Conforme fui crescendo, vi minhas irmãs trazendo para casa aquela nova cultura de enfeitar a casa. Não tínhamos dinheiro para comprar árvores lindas e caras, então enfeitava galhos secos com algodão, fitilhos reutilizados, caixinhas de fósforos embrulhadas com papel de presente antigos. Aos poucos as coisas foram mudando. Aos doze anos recebi o meu primeiro presente do Papai Noel. Coloquei meu sapatinho velho na janela do meu quarto e, perto da meia noite me espremi entre a grade e o vidro para tentar olhar o céu estrelado e conseguir ver o bom velhinho. Minhas irmãs compraram as chuquinhas gêmeas para mim e um ursinho preto muito bonito, mas não era fofinho. Fiquei muito feliz com o presente! Mas os comentários que ouvi também me deixaram triste: "Ah, mas ela já está grandinha para brincar com bonecas..." De fato... eu nem brincava de bonecas. Mas amei ganhar um presente de Natal. Sabia que não tinha sido do papai Noel, afinal ele nunca ouviu minhas preces! Nessa época, comi melão pela primeira vez, quando o namorado de uma de minhas irmãs armou uma ceia de Natal em nossa varanda.
Depois desse dia, foi inaugurada a "noite feliz" em nossa família. Como não dava para o "papai Noel" comprar presente para todos, resolveram fazer amigo-oculto. Assim todos ganhariam presentes. Lembro que sempre ganhava de presente de aniversário calcinhas, roupas e caixa de bombons. De amigo oculto ganhava coisas inúteis, como um elefante branco de parafina com enfeites vermelhos imitando a cultura do povo indiano. Passei a sugerir agenda.
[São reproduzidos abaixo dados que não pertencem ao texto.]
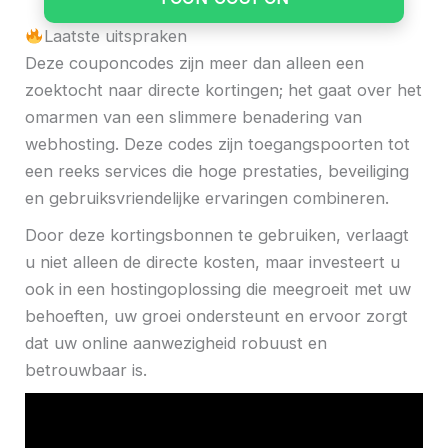
Laatste uitspraken
Deze couponcodes zijn meer dan alleen een
zoektocht naar directe kortingen; het gaat over het
omarmen van een slimmere benadering van
webhosting. Deze codes zijn toegangspoorten tot
een reeks services die hoge prestaties, beveiliging
en gebruiksvriendelijke ervaringen combineren.
Door deze kortingsbonnen te gebruiken, verlaagt
u niet alleen de directe kosten, maar investeert u
ook in een hostingoplossing die meegroeit met uw
behoeften, uw groei ondersteunt en ervoor zorgt
dat uw online aanwezigheid robuust en
betrouwbaar is.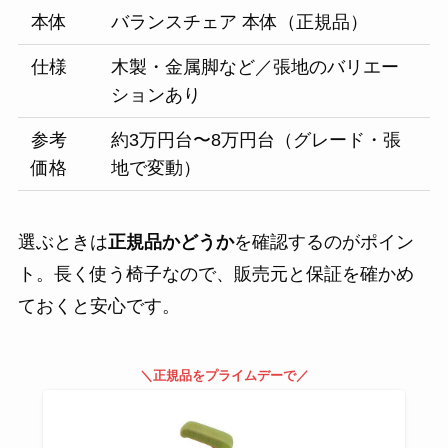
本体
バランスチェア 本体（正規品）
仕様
木製・金属脚など／張地のバリエー
ションあり
参考
約3万円台〜8万円台（グレード・張
価格
地で変動）
選ぶときは
正規品かどうか
を確認するのがポイン
ト。長く使う椅子なので、販売元と保証を確かめ
ておくと安心です。
＼正規品をプライムデーで／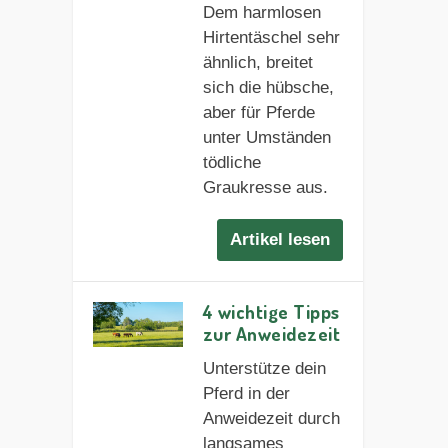
Dem harmlosen
Hirtentäschel sehr
ähnlich, breitet
sich die hübsche,
aber für Pferde
unter Umständen
tödliche
Graukresse aus.
Artikel lesen
4 wichtige Tipps
zur Anweidezeit
Unterstütze dein
Pferd in der
Anweidezeit durch
langsames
Ganhei, durante muito tempo a mesma coisa... aff. Mas um dia ganhei um relógio que vinha com pulseiras coloridas para trocar. Foi o máximo!
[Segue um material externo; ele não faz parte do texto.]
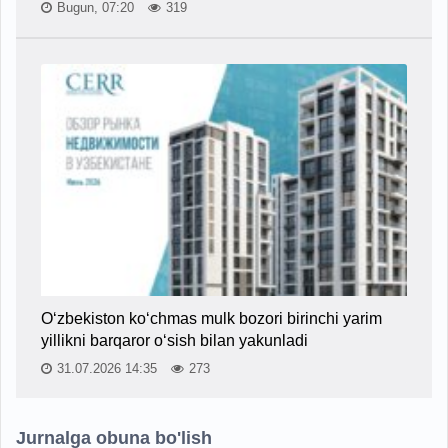
Bugun, 07:20
319
O‘zbekiston ko‘chmas mulk bozori birinchi yarim
yillikni barqaror o‘sish bilan yakunladi
31.07.2026 14:35
273
Jurnalga obuna bo'lish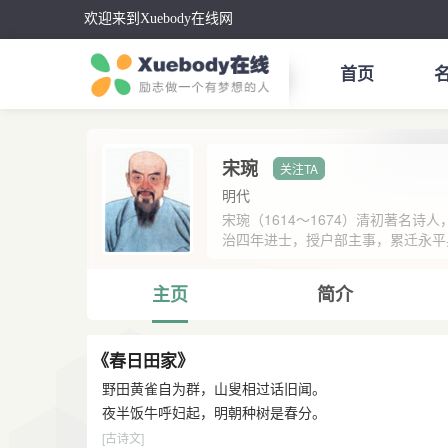
欢迎来到Xuebody在线网
首页
宋琬
明代
宋琬（1614～1674）清初著名
治四年进士，授户部主事，累迁永平兵
主页
简介
《春日田家》
野田黄雀自为群，山叟相过话旧闻。
夜半饭牛呼妇起，明朝种树是春分。
[古诗文]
E as mulheres de minha casa sempre apressadas fazendo faxina de natal, preparando comidas diferentes, pintando a casa, fazendo sucos e gelo. Organizando tudo para a noite participarem da missa de Natal e em seguida, da ceia.
A mais linda tradição de Natal que carrego comigo é reunir a família ao redor da mesa no jantar e orar, o pai-nosso, um salmo ou o evangelho do dia e juntos receber o verdadeiro Deus e verdadeiro Homem em nossos corações.
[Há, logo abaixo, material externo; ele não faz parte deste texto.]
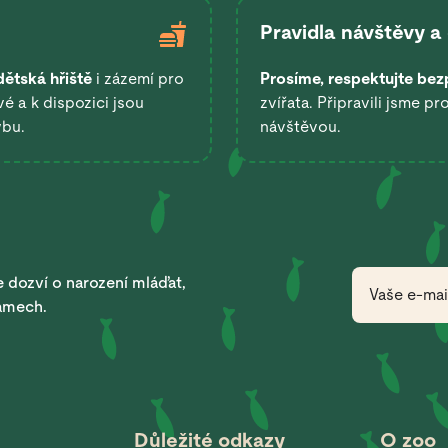
Pravidla návštěvy a
dětská hřiště
i zázemí pro
Prosíme, respektujte bez
é a k dispozici jsou
zvířata. Připravili jsme pr
ybu.
návštěvou.
 dozví o narození mláďat,
ramech.
Důležité odkazy
O zoo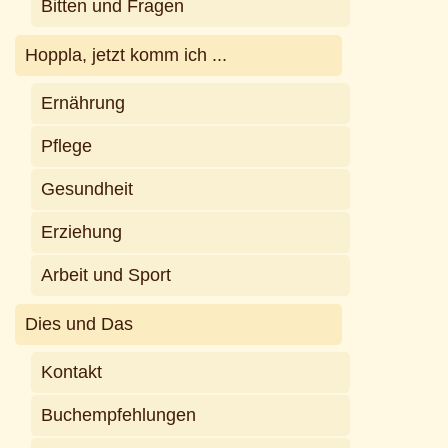
Bitten und Fragen
Hoppla, jetzt komm ich ...
Ernährung
Pflege
Gesundheit
Erziehung
Arbeit und Sport
Dies und Das
Kontakt
Buchempfehlungen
As mulheres sempre agindo... e os homens? Sempre bebendo!
A nova geração que viu e que viveu a realidade das mulheres incansáveis que lavavam, limpavam, pintavam suas casas, hornamentavam, armavam árvore, penduravam os piscas-piscas, fritavam as rabanadas, faziam os pudins, o bacalhau, decoravam a mesa de frutas, tudo sozinhas ou em companhia de outras poucas mulheres... essa nova geração sente falta dessa emoção do natal regada pelo suor de nossas mães e irmãs e tias. Incluo-me no time daquelas que são incapazes de fazer igual... Por não querer simplesmente ou por não ter fôlego para cumprir tantos afazeres.